On the southeast corner of Busan extends Haeundae Beach, most famously known for holding the Guiness World Record for the most sun parasols on a beach at once. Haeundae (pronounced Hi-oon-day) is one of the locales in Busan that draws tens of thousands of sun seeking tourists and honeymooners from around Asia each year. Lucky for us, by the time Shane and I went with some friends in early September, beach season was more or less over-- more room for us to stretch in the sand.
The locals who were there huddled under rows of large umbrellas rented for the afternoon. Herein lies a stark cultural difference between the foreigners and the Koreans: foreigners want sun on their skin, Koreans tend to prize lighter skin shades. Not only that, the umbrellas aren't just stuck in the ground helter skelter, but instead are arranged in a fixed grid pattern, each umbrella's edge bumping the next. The result is that each group is surrounded on each side by another no more than four feet away. If the umbrella group in front of you also rents beach chairs with their umbrella, you can say goodbye to your view of the sea altogether. These beach bums didn't seem to mind.

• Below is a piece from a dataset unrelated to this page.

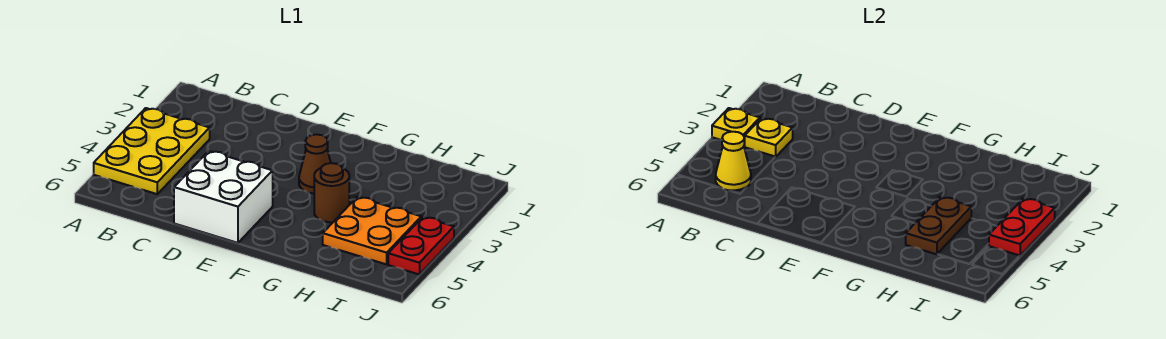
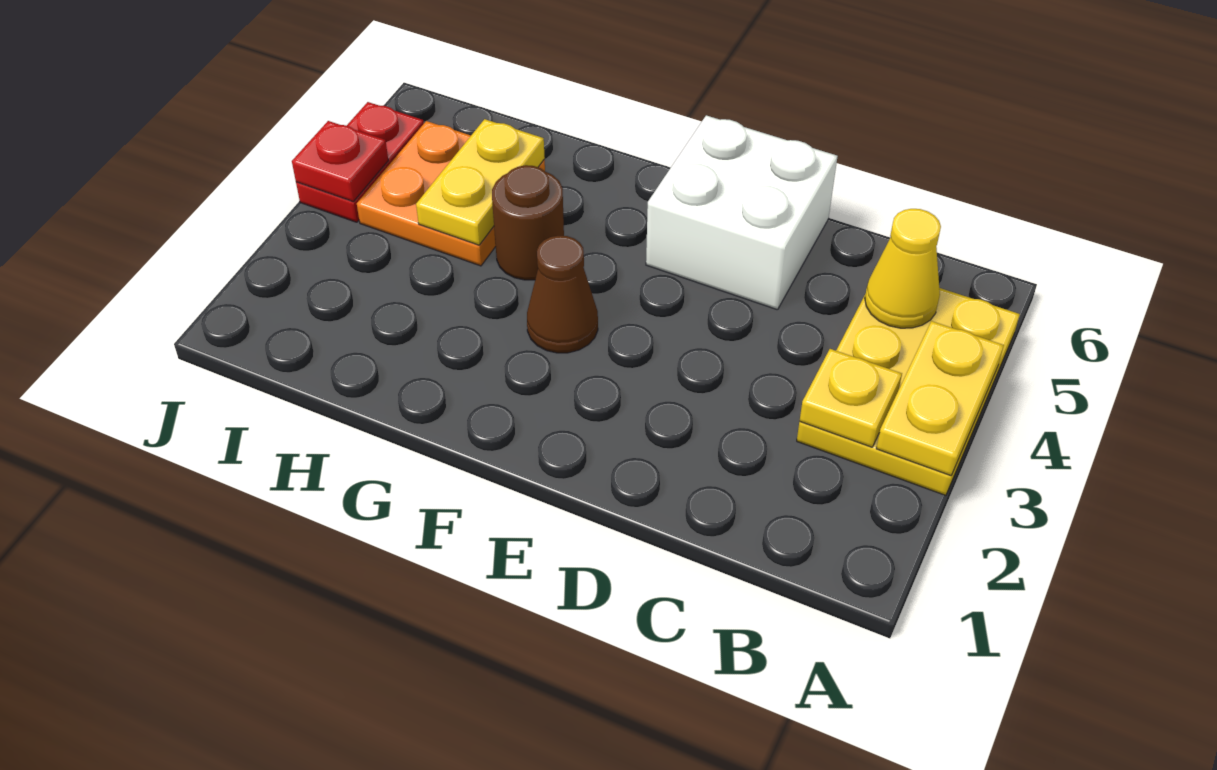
yellow 1x1 plate [712,108,760,145] -> yellow 1x2 plate [876,321,1004,476]
brown 1x2 plate [906,197,971,254] -> yellow 1x2 plate [416,119,545,245]
red 1x2 plate [989,198,1055,256] -> red 1x1 plate [292,121,388,201]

The Sea of Japan borders Busan, though Koreans tend to call it the South Sea because of the historical friction between the two countries.
We six, in celebration of Courtney's and Leah's birthdays, took turns crossing the street for cold beers from a convenience store. Unlike the group of US soldiers next to us toting a cooler of Bud, we opted for Korean beers-- mainly Cass and Hite. My happy discovery of the day was Cass Lemon, a shandy-esque light beer, perfectly refreshing on a humid day.
Shane and I switched between dips in the water and cans of beer, until our pale Wisconsin skin could handle no more. Shane's skin was burnt for a week.